The benchmark code lives in benchmark and mirrors the package’s module structure:

benchmark/
├── run_benchmark.py       # Unified CLI entry point
├── common/                # Shared utilities
├── did/                   # att_gt benchmarks
│   ├── config.py          # ATTgtBenchmarkConfig dataclass and suites
│   ├── dgp.py             # Data generation
│   ├── runners.py         # Python and R runner functions
│   ├── storage.py         # Result serialization
│   └── run_benchmark.py   # Module-specific CLI
├── didcont/               # cont_did benchmarks
├── didinter/              # did_multiplegt benchmarks
├── didtriple/             # ddd benchmarks
├── output/                # Generated results and plots
└── plot.py                # Cross-estimator plotting

Each estimator module follows the same pattern. config.py defines a @dataclass with benchmark parameters and a dictionary of named suites. dgp.py generates synthetic data matching the estimator’s expected input format. runners.py contains run_python() and run_r() functions that execute the estimator and return timing results. run_benchmark.py wires everything together with argparse.

Adding a new benchmark#

To add benchmarks for a new estimator, follow the steps below.
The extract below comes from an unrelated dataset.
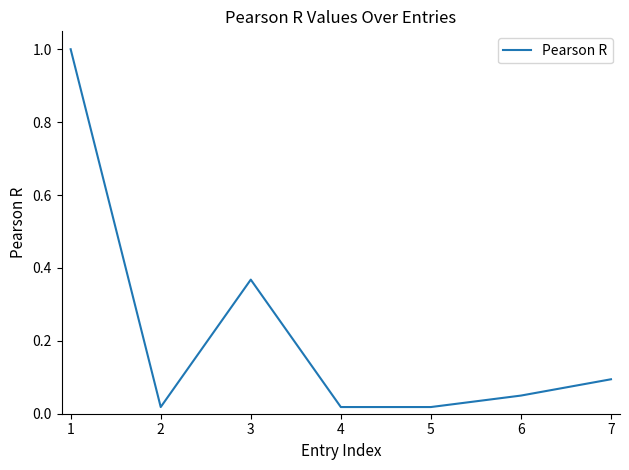

What is the difference between the second highest and second lowest values?

0.3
  1. Create the directory:

    mkdir benchmark/newestimator
    
  2. Define the config in config.py. Follow the existing pattern with a dataclass and a SUITES dictionary:

    @dataclass
    class NewEstimatorBenchmarkConfig:
        n_units: int = 1000
        n_periods: int = 5
        # ... estimator-specific parameters
        n_warmup: int = 1
        n_runs: int = 5
        random_seed: int = 42
    
    NEWESTIMATOR_BENCHMARK_SUITES = {
        "quick": [
            NewEstimatorBenchmarkConfig(n_units=100),
            NewEstimatorBenchmarkConfig(n_units=500),
            NewEstimatorBenchmarkConfig(n_units=1000),
        ],
        "scaling_units": [
            # progressively larger datasets
        ],
    }
    
  3. Implement the data generator in dgp.py. Use the project’s data generation functions from moderndid.core.data where possible.
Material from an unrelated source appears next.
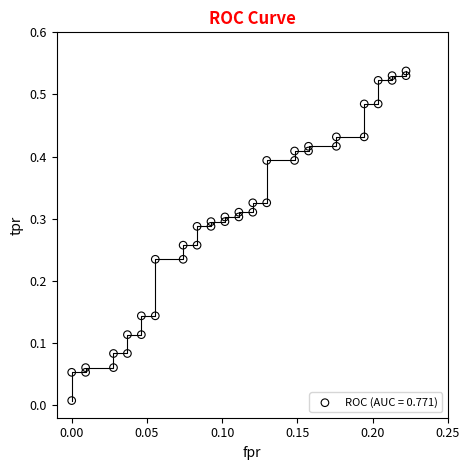

How many points are shown in the scatter plot?

40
  4. Implement runners in runners.py. The Python runner should call the estimator and time it. The R runner should export data to CSV, call R via subprocess, and parse the timing output.

  5. Register the subcommand in run_benchmark.py by adding a new subparser and wiring it to your module’s main() function.

  6. Add a ``quick`` suite at minimum so others can verify the benchmark works without waiting for large-scale runs.